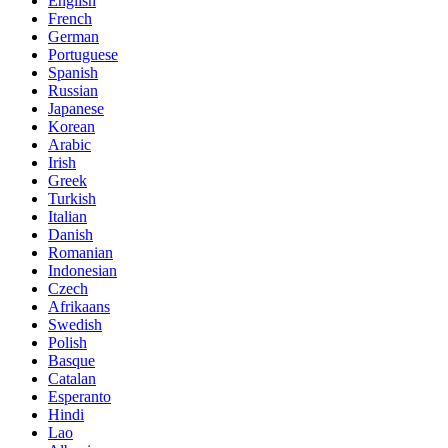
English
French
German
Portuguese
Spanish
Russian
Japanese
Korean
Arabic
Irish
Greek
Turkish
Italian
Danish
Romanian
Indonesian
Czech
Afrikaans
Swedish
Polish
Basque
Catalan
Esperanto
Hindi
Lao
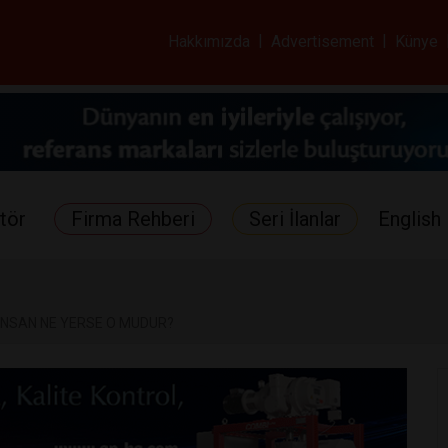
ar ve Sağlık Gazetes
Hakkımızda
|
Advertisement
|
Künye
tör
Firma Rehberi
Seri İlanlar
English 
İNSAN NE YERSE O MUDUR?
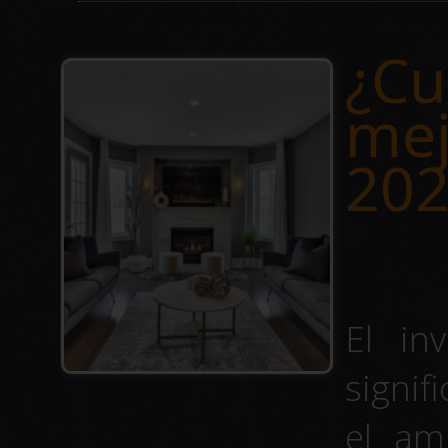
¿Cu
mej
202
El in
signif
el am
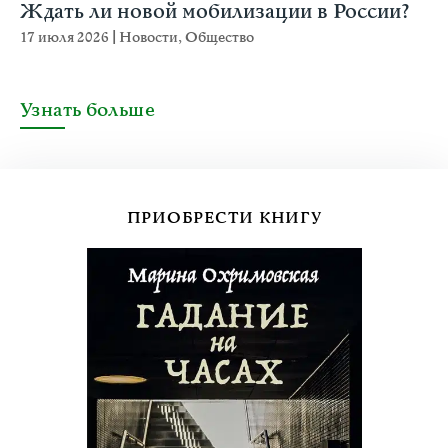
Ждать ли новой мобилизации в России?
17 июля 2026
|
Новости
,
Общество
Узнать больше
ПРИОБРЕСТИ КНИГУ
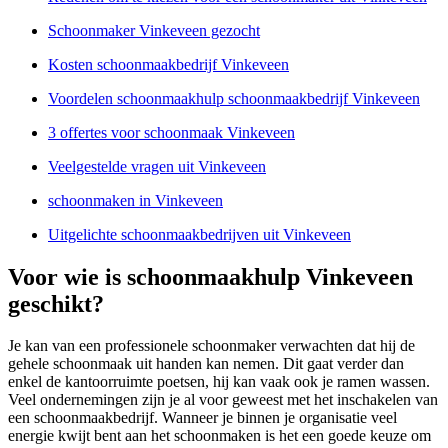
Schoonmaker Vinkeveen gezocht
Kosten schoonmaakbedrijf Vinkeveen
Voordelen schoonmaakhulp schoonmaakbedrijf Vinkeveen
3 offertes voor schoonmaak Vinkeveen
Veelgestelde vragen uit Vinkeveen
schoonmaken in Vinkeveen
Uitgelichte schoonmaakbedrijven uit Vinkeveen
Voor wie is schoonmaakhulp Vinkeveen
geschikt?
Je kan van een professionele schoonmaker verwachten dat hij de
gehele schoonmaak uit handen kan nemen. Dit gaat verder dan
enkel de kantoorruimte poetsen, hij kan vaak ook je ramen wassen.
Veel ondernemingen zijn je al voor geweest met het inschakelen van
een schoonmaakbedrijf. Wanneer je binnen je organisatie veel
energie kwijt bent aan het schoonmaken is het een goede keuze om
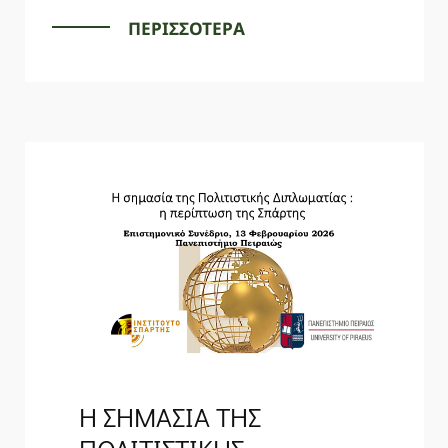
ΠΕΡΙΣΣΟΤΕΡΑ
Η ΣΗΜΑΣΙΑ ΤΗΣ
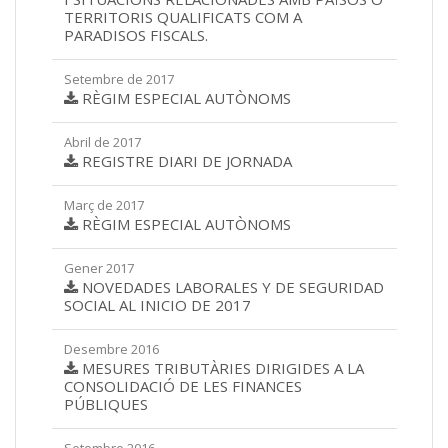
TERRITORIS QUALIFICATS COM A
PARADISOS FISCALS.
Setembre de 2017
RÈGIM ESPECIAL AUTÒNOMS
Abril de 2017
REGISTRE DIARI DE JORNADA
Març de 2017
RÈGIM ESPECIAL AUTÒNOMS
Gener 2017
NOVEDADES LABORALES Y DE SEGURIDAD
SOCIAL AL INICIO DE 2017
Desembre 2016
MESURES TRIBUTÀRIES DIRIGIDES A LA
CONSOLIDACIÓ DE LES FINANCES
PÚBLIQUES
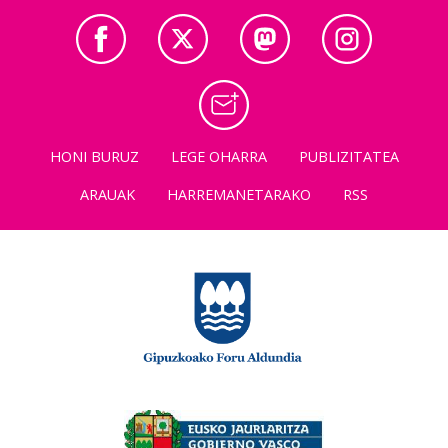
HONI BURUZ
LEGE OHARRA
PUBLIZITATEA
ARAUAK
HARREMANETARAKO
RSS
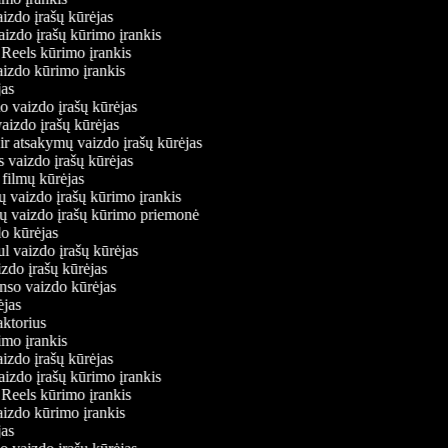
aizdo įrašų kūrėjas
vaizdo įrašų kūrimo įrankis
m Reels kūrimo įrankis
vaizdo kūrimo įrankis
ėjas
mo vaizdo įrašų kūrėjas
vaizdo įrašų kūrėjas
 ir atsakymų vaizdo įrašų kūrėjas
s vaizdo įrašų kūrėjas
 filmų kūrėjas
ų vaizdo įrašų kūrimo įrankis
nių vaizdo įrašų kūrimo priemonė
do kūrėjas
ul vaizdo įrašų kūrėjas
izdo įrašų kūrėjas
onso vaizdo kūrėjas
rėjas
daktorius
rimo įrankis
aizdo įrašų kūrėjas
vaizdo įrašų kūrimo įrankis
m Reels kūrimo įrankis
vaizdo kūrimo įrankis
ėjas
=====
#### Job:
Word for word, quote the full listing, omitting every picture.

#### Result of this task:
English
French
German
Portuguese
Spanish
Russian
Japanese
Korean
Arabic
Irish
Greek
Turkish
Italian
Danish
Romanian
Indonesian
Czech
Afrikaans
Swedish
Polish
Basque
Catalan
Esperanto
Hindi
Lao
ar ve Sağlık Gazetes
Hakkımızda
|
Advertisement
|
Künye
tör
Firma Rehberi
Seri İlanlar
English 
İNSAN NE YERSE O MUDUR?
¿Cu
mej
202
El in
signif
el am
Ждать ли новой мобилизации в России?
17 июля 2026
|
Новости
,
Общество
Узнать больше
ПРИОБРЕСТИ КНИГУ
Schoonmaker Vinkeveen gezocht
Kosten schoonmaakbedrijf Vinkeveen
Voordelen schoonmaakhulp schoonmaakbedrijf Vinkeveen
3 offertes voor schoonmaak Vinkeveen
Veelgestelde vragen uit Vinkeveen
schoonmaken in Vinkeveen
Uitgelichte schoonmaakbedrijven uit Vinkeveen
Voor wie is schoonmaakhulp Vinkeveen
geschikt?
Je kan van een professionele schoonmaker verwachten dat hij de
gehele schoonmaak uit handen kan nemen. Dit gaat verder dan
enkel de kantoorruimte poetsen, hij kan vaak ook je ramen wassen.
Veel ondernemingen zijn je al voor geweest met het inschakelen van
een schoonmaakbedrijf. Wanneer je binnen je organisatie veel
energie kwijt bent aan het schoonmaken is het een goede keuze om
ΠΕΡΙΣΣΟΤΕΡΑ
Η ΣΗΜΑΣΙΑ ΤΗΣ
TERRITORIS QUALIFICATS COM A
PARADISOS FISCALS.
Setembre de 2017
RÈGIM ESPECIAL AUTÒNOMS
Abril de 2017
REGISTRE DIARI DE JORNADA
Març de 2017
RÈGIM ESPECIAL AUTÒNOMS
Gener 2017
NOVEDADES LABORALES Y DE SEGURIDAD
SOCIAL AL INICIO DE 2017
Desembre 2016
MESURES TRIBUTÀRIES DIRIGIDES A LA
CONSOLIDACIÓ DE LES FINANCES
PÚBLIQUES
HONI BURUZ
LEGE OHARRA
PUBLIZITATEA
ARAUAK
HARREMANETARAKO
RSS
aizdo įrašų kūrėjas
vaizdo įrašų kūrimo įrankis
m Reels kūrimo įrankis
vaizdo kūrimo įrankis
ėjas
mo vaizdo įrašų kūrėjas
vaizdo įrašų kūrėjas
 ir atsakymų vaizdo įrašų kūrėjas
s vaizdo įrašų kūrėjas
 filmų kūrėjas
ų vaizdo įrašų kūrimo įrankis
nių vaizdo įrašų kūrimo priemonė
do kūrėjas
ul vaizdo įrašų kūrėjas
izdo įrašų kūrėjas
onso vaizdo kūrėjas
rėjas
daktorius
rimo įrankis
aizdo įrašų kūrėjas
vaizdo įrašų kūrimo įrankis
m Reels kūrimo įrankis
vaizdo kūrimo įrankis
ėjas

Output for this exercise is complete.